Un pot de départ dans les locaux, une bière entre collègues en fin de journée, un verre de rouge dans un repas d’affaires… Au travail, toutes les occasions sont bonnes pour s’offrir un petit verre d’alcool et la consommation dépasse parfois la limite du raisonnable. « Contrairement aux idées reçues, tout le monde est touché, et pas seulement les ouvriers dans l’industrie, pour le dire de manière un peu triviale », explique Guillaume Airagnes, psychiatre addictologue à l’hôpital Georges-Pompidou à Paris et doctorant à l’Institut national de la santé et de la recherche médicale (Inserm), à l’AFP.

Cadres, ouvriers, fonctionnaires… Toutes les catégories socioprofessionnelles présentent des taux élevés de consommation à risque d’alcool, selon les résultats d’une étude présentée ce jeudi à l’occasion de la troisième Journée nationale de prévention des conduites addictives au travail. Selon les chiffres révélés, cinq millions de Français ont une consommation à risque et deux millions sont dans une dépendance vis-à-vis de l’alcool.

 

Toutes les catégories professionnelles concernées

Certaines catégories sont davantage concernées. Les milieux de l’éducation, des services à la personne et du commerce, dont les travailleurs ont en commun d’être « exposés quotidiennement au public dans le cadre de leur travail », sont particulièrement touchés, explique Guillaume Airagnes qui ajoute que les personnes confrontées « à ce type de risque psychosocial qu’est l’exposition stressante au public ont davantage de risque d’avoir des consommations d’alcool » plus élevées.

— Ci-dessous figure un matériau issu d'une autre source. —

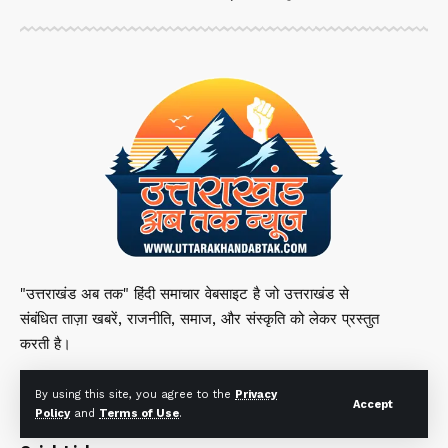
"उत्तराखंड अब तक" हिंदी समाचार वेबसाइट है जो उत्तराखंड से
संबंधित ताज़ा खबरें, राजनीति, समाज, और संस्कृति को लेकर प्रस्तुत
करती है।
By using this site, you agree to the
Privacy
Accept
Policy
and
Terms of Use
.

« Il est clair que la pression au travail joue clairement sur la consommation d’alcool des individus. Peu importe la catégorie socioprofessionnelle, il y a toujours le même point unificateur qui est la pression sur le lieu de travail », explique Bernard Jégou, chercheur àl’Institut national de la santé et de la recherche médicale (Inserm) et directeur de la recherche à l’Ecole des hautes études en santé publique​ (EHESP), joint par 20 Minutes. « Que ce soit l’alcool, ou d’autres substances comme la cocaïne, ces produits agissent comme des psychostimulants dans des conditions de travail extrêmes. La consommation dépend de l’individu mais aussi de ses conditions de travail » ajoute-t-il.